The true gymnasia of love are found in the productive labors of Association in the Passional Series, in all whose functions Woman freely engages with Man.

Wherefore, refusing to my pen its coveted digression upon winter gardens, riding-schools, boating-clubs, and other hygienic luxuries, which would be confined to the rich class of civilization, I leave the vicious circles of that society to whirl its drunken victims down the vortex of ruin, and call on those whose wakened senses spurn its circean cup, to arouse, face the future of humanity, and unite to realize its harmonic destinies, where reigns the immortal marriage of Use with Beauty and of Labor with Love.

END OF VOLUME 1

APPENDIX.

ALLEGORICAL STAMP EXPLAINED.

The vine-wreathed cross inclosed in the triangle and radiating circle.

THIS figure, which I have devised to stamp the covers of all my works, presents a radiant circular periphery, in general allusion to the solar disk, and the life-giving rays of its universal Providence, which permeate the circumambient spheres of phenomenal nature in the mineral, vegetable, animal, and spiritual forms and degrees of its incarnation.

There are twelve unequal groups of rays symbolic of the twelve radical passions of the human soul, common in different degrees to the whole animal world, and reflected and refracted by the vegetable and mineral, as I have shown in "Comparative Psychology," and "Human Trinity."

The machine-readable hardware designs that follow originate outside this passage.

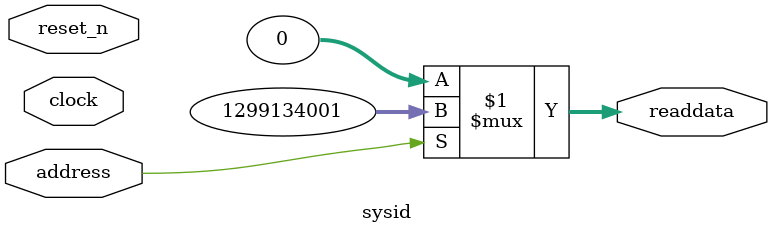
<source format=v>

`timescale 1ns / 1ps
// synthesis translate_on

// turn off superfluous verilog processor warnings 
// altera message_level Level1 
// altera message_off 10034 10035 10036 10037 10230 10240 10030 

module sysid (
               // inputs:
                address,
                clock,
                reset_n,

               // outputs:
                readdata
             )
;

  output  [ 31: 0] readdata;
  input            address;
  input            clock;
  input            reset_n;

  wire    [ 31: 0] readdata;
  //control_slave, which is an e_avalon_slave
  assign readdata = address ? 1299134001 : 0;

endmodule


</source>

The twelve human or animal rays of the Sun, corresponding to these passions, are necessarily concrete in the physical or sensible rays, if we admit that an effect presupposes a cause, since the Sun could not impart to the animate beings whose germs his rays evolve and quicken in the surface soil of planets, any passional properties not pre-existing in the Sun and his rays, at least in their masculine potency, the evolution of the female elements of passion being reserved to the planet mothers.

The twelve passional rays are distinguished into seven greater groups, for the seven spiritual passions, and five smaller groups for the five sensual passions.

The engraving does not follow the distribution of the seven ray groups into four cardinal, corresponding to the social affectionsAmbition, Friendship, Love, and Familism, and three intellectual or distributive, corresponding to the Centrifugal or Cabalist, the Centripetal or Composite, and the Oscillating or Papillon.